*** Begin section ***
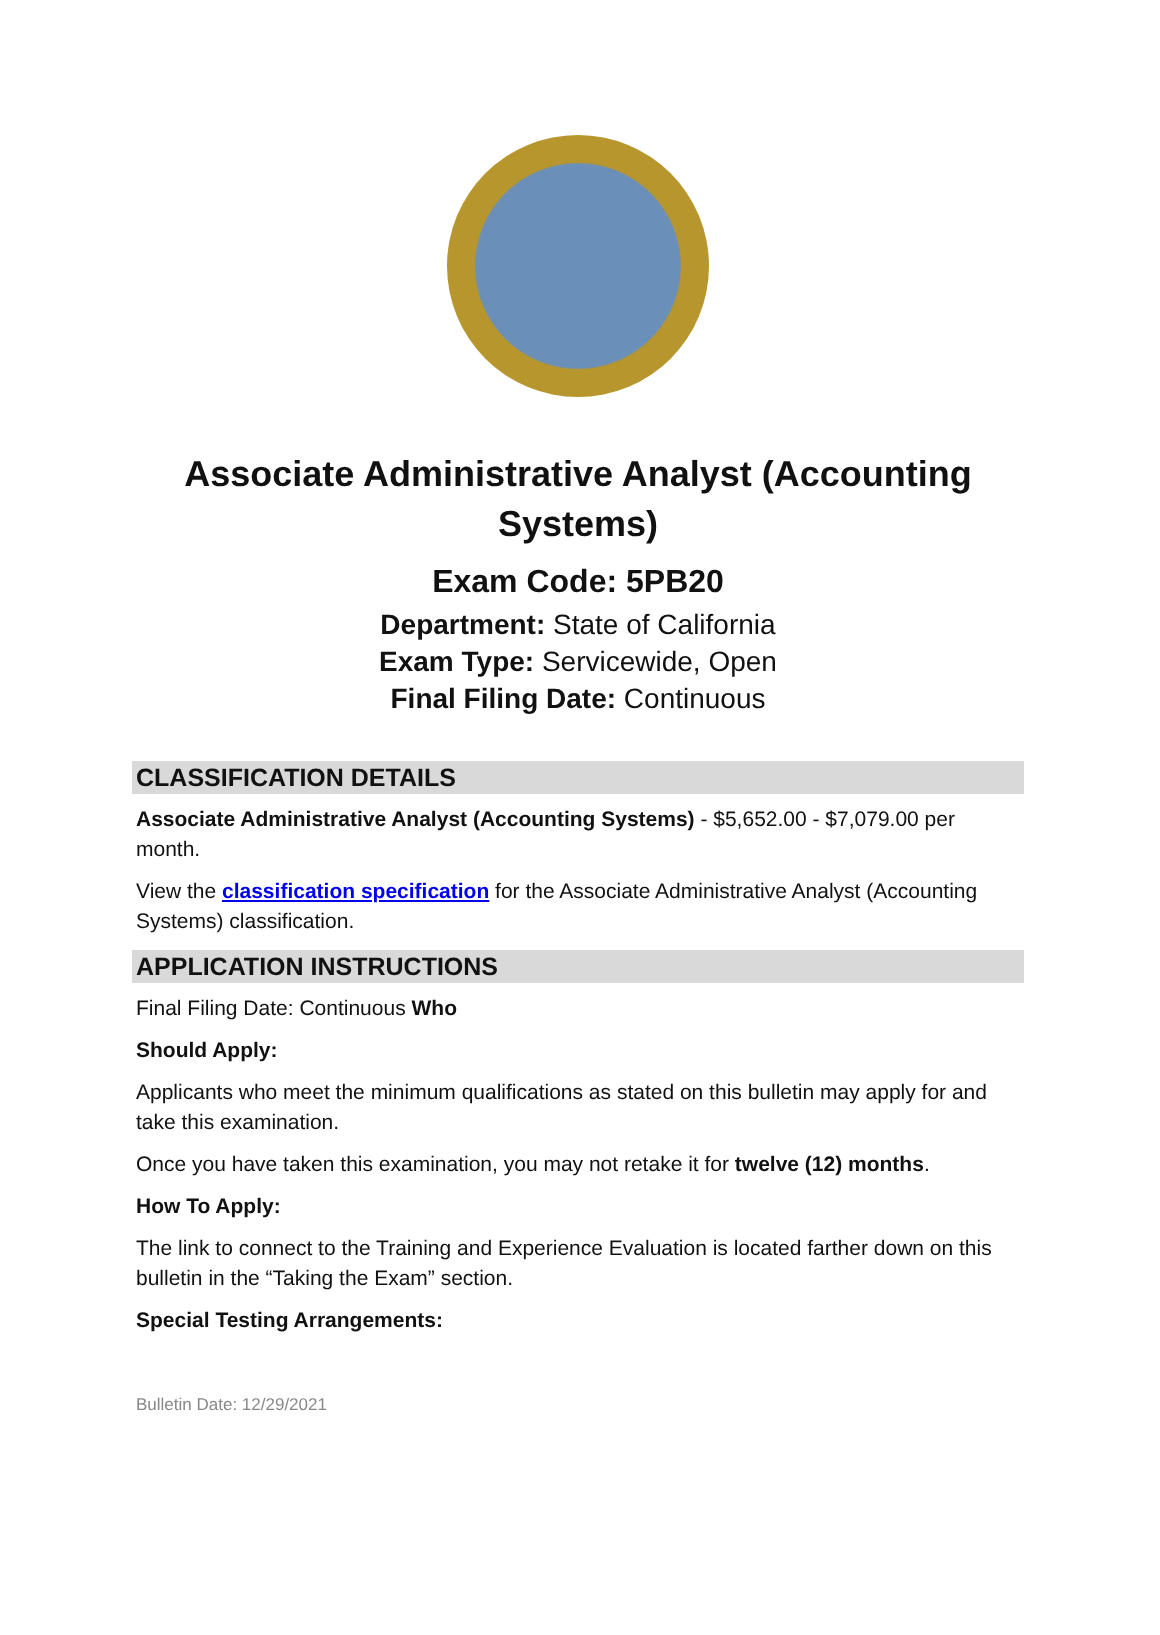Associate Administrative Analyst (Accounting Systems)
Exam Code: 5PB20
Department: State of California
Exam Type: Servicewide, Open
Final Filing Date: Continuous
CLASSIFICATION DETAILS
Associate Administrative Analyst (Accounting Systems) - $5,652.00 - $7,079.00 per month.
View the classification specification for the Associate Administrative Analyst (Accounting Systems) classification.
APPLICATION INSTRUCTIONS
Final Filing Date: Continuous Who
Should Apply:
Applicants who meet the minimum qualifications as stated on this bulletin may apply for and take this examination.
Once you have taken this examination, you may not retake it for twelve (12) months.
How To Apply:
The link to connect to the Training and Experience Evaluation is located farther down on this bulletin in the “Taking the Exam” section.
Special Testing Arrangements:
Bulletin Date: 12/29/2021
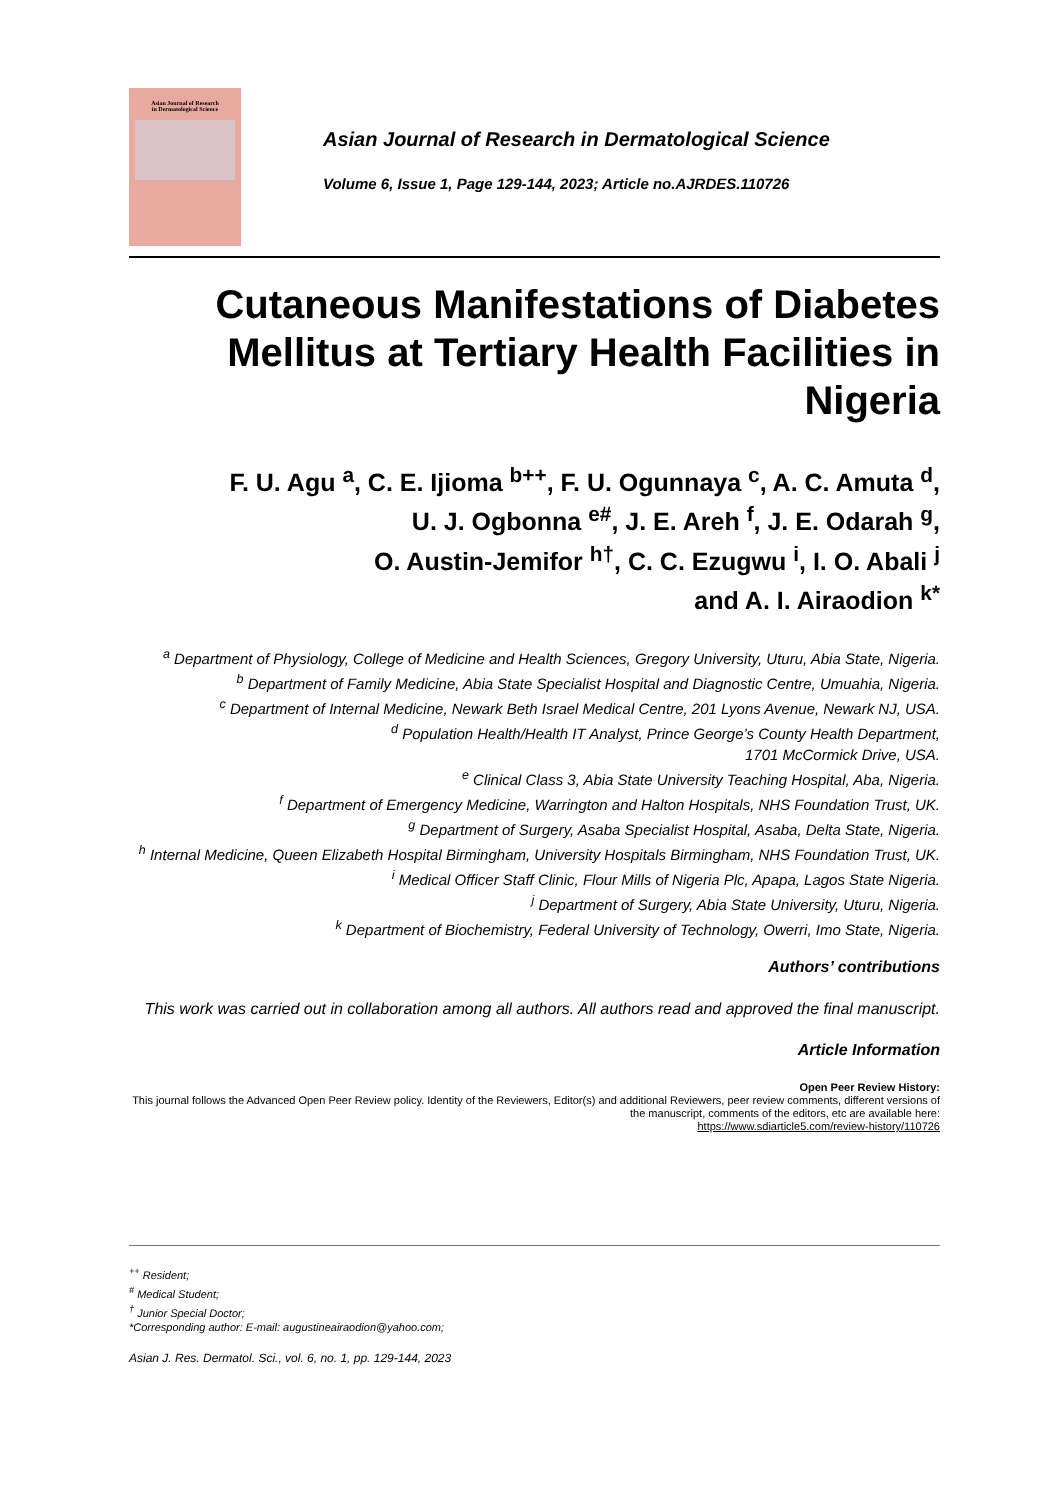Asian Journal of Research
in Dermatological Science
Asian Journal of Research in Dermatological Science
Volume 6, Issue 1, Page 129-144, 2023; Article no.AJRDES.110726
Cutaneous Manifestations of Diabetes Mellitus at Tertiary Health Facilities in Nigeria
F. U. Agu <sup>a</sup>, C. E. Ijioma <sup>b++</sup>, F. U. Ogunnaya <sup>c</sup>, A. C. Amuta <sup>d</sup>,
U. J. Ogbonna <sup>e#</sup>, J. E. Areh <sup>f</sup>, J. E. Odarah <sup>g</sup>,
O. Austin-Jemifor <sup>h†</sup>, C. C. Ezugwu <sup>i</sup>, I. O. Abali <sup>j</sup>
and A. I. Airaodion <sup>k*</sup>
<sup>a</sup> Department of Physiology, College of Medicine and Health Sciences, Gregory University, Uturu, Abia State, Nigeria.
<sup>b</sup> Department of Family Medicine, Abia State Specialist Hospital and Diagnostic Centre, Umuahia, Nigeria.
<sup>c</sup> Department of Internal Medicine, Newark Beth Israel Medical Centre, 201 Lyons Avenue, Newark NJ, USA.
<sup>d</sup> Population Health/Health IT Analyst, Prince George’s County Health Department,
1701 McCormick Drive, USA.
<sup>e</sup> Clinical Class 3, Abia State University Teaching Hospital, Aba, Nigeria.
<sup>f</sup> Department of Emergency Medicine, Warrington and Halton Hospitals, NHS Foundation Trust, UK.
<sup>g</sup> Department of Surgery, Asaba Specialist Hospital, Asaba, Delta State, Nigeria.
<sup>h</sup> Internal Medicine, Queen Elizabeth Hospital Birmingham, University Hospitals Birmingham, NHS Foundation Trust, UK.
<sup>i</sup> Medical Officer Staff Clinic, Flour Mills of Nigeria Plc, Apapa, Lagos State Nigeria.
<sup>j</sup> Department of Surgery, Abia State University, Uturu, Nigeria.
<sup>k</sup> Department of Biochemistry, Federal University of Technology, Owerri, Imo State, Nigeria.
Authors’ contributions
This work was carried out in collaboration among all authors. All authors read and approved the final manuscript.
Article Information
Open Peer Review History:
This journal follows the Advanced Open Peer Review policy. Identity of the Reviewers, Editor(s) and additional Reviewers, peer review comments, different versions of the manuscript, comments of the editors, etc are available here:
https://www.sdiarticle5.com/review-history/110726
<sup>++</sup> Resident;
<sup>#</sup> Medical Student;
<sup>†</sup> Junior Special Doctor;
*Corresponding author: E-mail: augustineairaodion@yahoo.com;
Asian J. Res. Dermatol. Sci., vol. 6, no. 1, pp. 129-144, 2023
*** End section ***
◆ EXERCISE DESCRIPTION ◆
Among the lines above, find those carrying the word "Open" and copy them out.

◆ OUTPUT FOR THIS TASK ◆
Exam Type: Servicewide, Open
Open Peer Review History:
This journal follows the Advanced Open Peer Review policy. Identity of the Reviewers, Editor(s) and additional Reviewers, peer review comments, different versions of the manuscript, comments of the editors, etc are available here:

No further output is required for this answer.